The Fox News Channel has press and public in an uproar over Geraldo Rivera and Greta Van Susteren, both recent celebrated hires from rival networks CNBC and CNN.
Their pasts have accompanied them. Mr. Rivera has been called a "Clinton apologist" while Miss Van Susteren was labeled a "Starr basher" for her takes on former independent counsel Kenneth W. Starr and President Clinton's impeachment hearings.
The pair boast considerable, sometimes abrasive on-camera prowess. But viewers and pundits alike think their arrival at Fox signals that the network is muting, if not abandoning, its nervy, conservative identity in a media marketplace long dominated by the liberal mind-set.
Perhaps the clear division is fading: Fox is not a purely conservative bastion, the brass say.
"We are not a conservative network," said Kevin Magee, vice president of Fox news programming. "But we do know and acknowledge that there's a conservative view out there. We are fair and balanced, for real. If the audience only wants to watch a single point of view, they can tune in to CNN."
Some don't buy it.
"In snagging Greta Van Susteren from CNN less than two months after Geraldo Rivera came aboard from CNBC, the Fox News Channel has added a second high-profile cable news defender of Bill Clinton who also denigrated Ken Starr's law enforcement efforts," Brent Baker of the Media Research Center (www.mediaresearch.org) noted yesterday.

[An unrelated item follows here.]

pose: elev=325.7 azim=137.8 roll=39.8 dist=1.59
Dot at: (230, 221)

"During the Lewinsky scandal in 1998, Van Susteren used her CNN perch to urge President Clinton to defy independent counsel Starr's subpoena, impugning Starr by asserting it's 'improper for a prosecutor to set a perjury trap,'" Mr. Baker observed.

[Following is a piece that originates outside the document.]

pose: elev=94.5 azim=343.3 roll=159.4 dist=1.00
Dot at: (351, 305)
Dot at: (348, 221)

For her part, Miss Van Susteren has said that her past views were legal rather than political, and she just plans to be herself in her new role at Fox, hosting the 10 p.m. news program once anchored by Paula Zahn who jumped to CNN last fall.
"I don't pick sides," Miss Van Susteren told the New York Times. "CNN is criticized for being liberal, and Fox is criticized for being conservative. I always thought that both ways it was just noise, and I didn't pay attention to it."

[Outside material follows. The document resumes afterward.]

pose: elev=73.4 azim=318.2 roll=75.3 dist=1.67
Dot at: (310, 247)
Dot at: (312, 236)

Mr. Rivera, meanwhile, is not skirmishing in the ideological arena. He is instead defending himself against charges by the Baltimore Sun and other networks that he gave false news reports while on assignment in Afghanistan.
In a live interview on Fox yesterday, Mr. Rivera called the accusations "patently false and grossly unfair," calling the Sun TV critic who had made the original claims "back-stabbing" and "sweaty palmed."
His combination of news, soap opera and chutzpah make for good theater, proving Mr. Rivera to be a network hybrid: He is both performer and correspondent. In the ratings race, that can be heavy artillery. But it is paramount that viewers learn to discern between Mr. Rivera and those who deliver news, pure and simple.
He was intent on displaying his own stake in the war on terrorism yesterday. What would have happened if Mr. Rivera had found Osama bin Laden himself?
"A visceral, passionate reaction," he said. "Not a professional one. I take what happened [September 11] very personally, I would be sorely tempted to exact some personal justice."